The other way this works is where the scammer is also a cutter with a laser enscriber and they can pass off lower quality diamonds with a genuine GIA certificate. (Have a 1.00ct VS1 certified, then enscribe the GIA number on a 1.00ct SI1)

Finally, there was a scam here in Australia where you bought barells of fine whisky for a few grand each, and they wrote your name on it. Five years later when it had matured, it was sold & the profit split. Sound familiar?! The distiller sold half the barrells early, scrubbed names off & didn’t fill half the barrels.
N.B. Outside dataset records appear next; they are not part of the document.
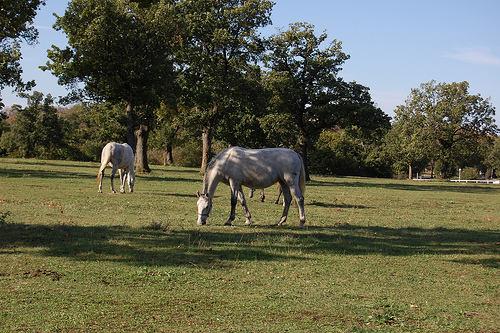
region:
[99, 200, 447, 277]
shadow of the tree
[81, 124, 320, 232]
white horses eating grass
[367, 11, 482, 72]
sky blue with clouds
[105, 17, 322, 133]
trees with branches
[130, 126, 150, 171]
trunk of the tree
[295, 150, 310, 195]
tail of the horse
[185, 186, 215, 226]
head of the horse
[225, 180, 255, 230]
legs of the white color horse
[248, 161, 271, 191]
belly of the horse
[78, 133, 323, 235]
two horses eating grass in field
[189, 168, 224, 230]
horses neck and head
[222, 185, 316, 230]
four legs of horse eating grass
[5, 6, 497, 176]
green leafy trees near horse pasture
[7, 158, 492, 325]
green grass of pasture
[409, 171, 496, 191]
white fence near the pasture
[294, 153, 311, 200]
horses tail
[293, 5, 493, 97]
clear blue skies above the pasture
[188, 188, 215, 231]
horses head while eating green grass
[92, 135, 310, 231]
there are three white horses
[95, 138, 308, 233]
horses are in a field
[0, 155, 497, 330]
the grass is light green and mowed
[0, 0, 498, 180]
the sky is blue with few clouds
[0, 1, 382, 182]
trees behind horses in field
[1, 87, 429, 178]
row of trees in grove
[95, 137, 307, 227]
horses are grazing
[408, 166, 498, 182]
white fences in background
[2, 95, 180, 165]
brown leaves in the row of trees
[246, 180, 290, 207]
horses legs on hidden horse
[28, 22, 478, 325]
Some horses are out in the field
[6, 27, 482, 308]
The horses are on a big ranch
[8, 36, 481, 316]
The horses are eating the grass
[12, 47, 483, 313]
Some horses are getting some nutrition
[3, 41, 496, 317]
The horses are out of their stable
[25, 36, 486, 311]
The horses are out in the sunshine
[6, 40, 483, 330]
Some horses are out in the daytime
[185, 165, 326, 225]
horse eating the grass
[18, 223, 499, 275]
shadows on the lawn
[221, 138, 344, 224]
reflections on the horse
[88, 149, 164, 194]
second horse bending down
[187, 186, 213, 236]
face of horse is white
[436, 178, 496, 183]
bench in the background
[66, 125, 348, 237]
two horses eating the grass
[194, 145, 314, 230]
White horse is grazing in the field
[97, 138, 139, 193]
white horse stands in field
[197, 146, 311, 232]
white horse stands in field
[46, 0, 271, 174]
tree behind white horse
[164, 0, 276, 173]
tree behind white horse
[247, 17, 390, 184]
tree behind white horse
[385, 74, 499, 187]
tree behind white horse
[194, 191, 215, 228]
head belongs to horse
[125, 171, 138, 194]
head belongs to horse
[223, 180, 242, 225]
leg belongs to white horse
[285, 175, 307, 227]
leg belongs to white horse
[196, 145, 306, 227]
the horse is grazing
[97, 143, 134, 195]
the horse is grazing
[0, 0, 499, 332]
the blue sky above the green grass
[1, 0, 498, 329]
the trees on the grass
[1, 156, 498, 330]
the shadows on the grass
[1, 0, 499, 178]
the green trees under the blue sky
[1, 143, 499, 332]
the horses grazing on the grass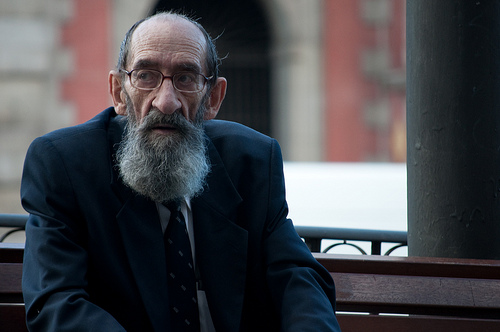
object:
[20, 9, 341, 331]
man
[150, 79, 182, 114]
nose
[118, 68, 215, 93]
eyeglasses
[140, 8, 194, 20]
hair line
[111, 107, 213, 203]
moustache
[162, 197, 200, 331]
necktie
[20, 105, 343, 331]
suit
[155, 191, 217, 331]
shirt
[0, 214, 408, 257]
railing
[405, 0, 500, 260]
support post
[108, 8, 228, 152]
head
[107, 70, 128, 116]
ear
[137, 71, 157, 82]
eye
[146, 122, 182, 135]
mouth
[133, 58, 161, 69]
eyebrow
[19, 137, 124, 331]
arm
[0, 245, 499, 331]
bench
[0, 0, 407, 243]
building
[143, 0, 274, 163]
entryway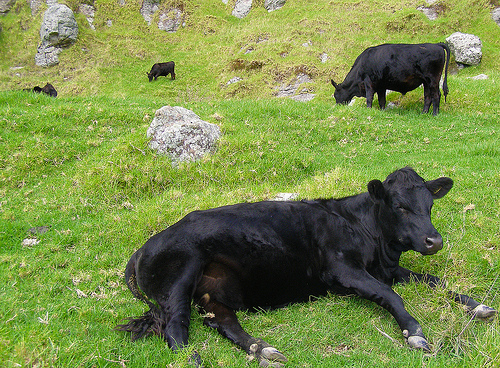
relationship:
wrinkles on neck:
[340, 207, 397, 269] [349, 187, 394, 260]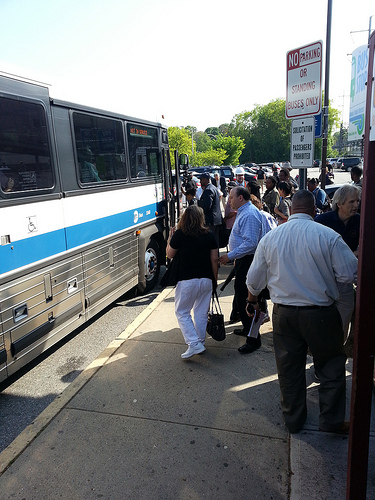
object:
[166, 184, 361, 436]
people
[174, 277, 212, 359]
pants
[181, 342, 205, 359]
shoes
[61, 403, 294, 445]
cracks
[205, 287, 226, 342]
bag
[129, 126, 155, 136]
screen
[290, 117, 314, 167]
post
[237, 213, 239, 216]
button down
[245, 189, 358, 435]
business clothes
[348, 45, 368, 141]
sign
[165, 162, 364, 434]
crowd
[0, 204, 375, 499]
bus stop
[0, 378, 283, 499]
sidewalk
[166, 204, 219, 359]
person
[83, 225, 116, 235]
blue stripe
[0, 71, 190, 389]
bus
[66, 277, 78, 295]
light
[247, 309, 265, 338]
papers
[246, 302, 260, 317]
hand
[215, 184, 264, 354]
man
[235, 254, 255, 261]
belt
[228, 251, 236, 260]
wrist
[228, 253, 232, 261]
watch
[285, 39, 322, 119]
sign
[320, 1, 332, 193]
pole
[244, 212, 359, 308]
shirt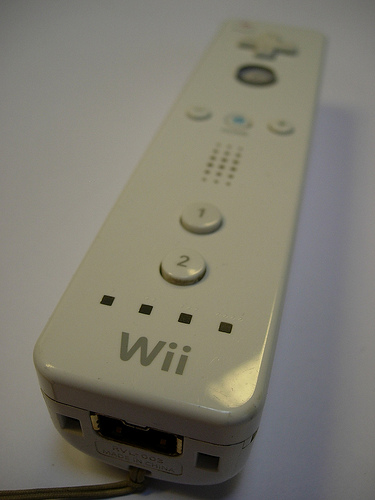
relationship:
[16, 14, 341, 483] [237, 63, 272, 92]
wii remote has home button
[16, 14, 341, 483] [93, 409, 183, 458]
wii remote has usb port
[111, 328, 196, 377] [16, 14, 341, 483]
wii logo written on wii remote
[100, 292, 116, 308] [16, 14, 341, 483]
power light on bottom of wii remote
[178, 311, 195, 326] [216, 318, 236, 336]
power light next to power light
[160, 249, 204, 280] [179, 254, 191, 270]
button has number 2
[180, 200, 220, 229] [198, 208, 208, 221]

https://mobile.abc.net.au/news/2017-03-09/hundreds-of-nant-whisky-barrels-never-filled-audit/8338106

Good luck - I agree with the others - show up & demand your stone - then failing that have a stiff whiskey - not Nant.
 

MollyMalone

Ideal_Rock
Premium
Joined
Jun 2, 2013
Messages
2,856
P.S. That's not GIA's inscription on your diamond because it doesn't correspond to the lab report number, 16216475, and isn't preceded by GIA. It's Argyle Pink Diamonds' "logo"/trademark symbol in front of the 324580. Although the Argyle certificate 324580 depicted in your post is dated January 2, 2008 & Argyle says its online database begins with diamonds sold after January 1, 20089
https://argylepinkdiamonds.com.au/diamond-check
324580 is in that database & the stats seen in the PDF that's generated after you plug in that number correspond to what you've posted.
Hope you don’t mind me chiming in .... the argyle website says the database for .20 and up started Jan. 1, 2005 ...at least that is not as bad as at first thought.
* * *
Yep, Argyle Pink Diamonds reports they've been inscribing diamonds that are .20 carat and more since 2005. The reason I was pleasantly surprised to see the January 2, 2008 report in the Diamond Check online database is because APD twice declares, on the webpage setting forth the inscription timelines
https://argylepinkdiamonds.com.au/authenticity
and the webpage I linked, that it's laser-inscribed diamonds sold by APD from January 1, 2009, onwards which are in the online database. It is at least somewhat reassuring to know that APD has a record re the same diamond described by the GIA report, so the diamond exists somewhere. Because the GIA report Grateful posted at #29 looks to be a photocopy, not the original laminated report, I was thinking it was possible that Grateful had been given a totally forged GIA report.
* * * I really think the lab report is for some sort of appraisal so that the diamond can be insured crossing the border. *shrug*
Maybe under other circumstances, but that's not the reason Ferguson has given @Grateful4UrWisdom . He's saying that another lab report -- to be paid for by Grateful -- is necessary for "verification" purposes. That makes no sense where the diamond purportedly in his custody has been laser inscribed -- and there's a GIA report documenting the laser inscription.
 

MollyMalone

Ideal_Rock
Premium
Joined
Jun 2, 2013
Messages
2,856
This is terrible. My In-laws got scammed for about $75,000 in a gold mine scheme.
regarding diamind mine, i do happen to work for Los Angeles Superior Court. If you could tell me who to contact, I may be able to get her somewhere. Just a thought.
Oh that's great, Gem Queen! My holiday vacation has been extended another day, but I'll touch bases here when I get back home.

@Grateful4UrWisdom , I understand that you wouldn't want to identify where exactly you live, but would you confirm that you live in LA County?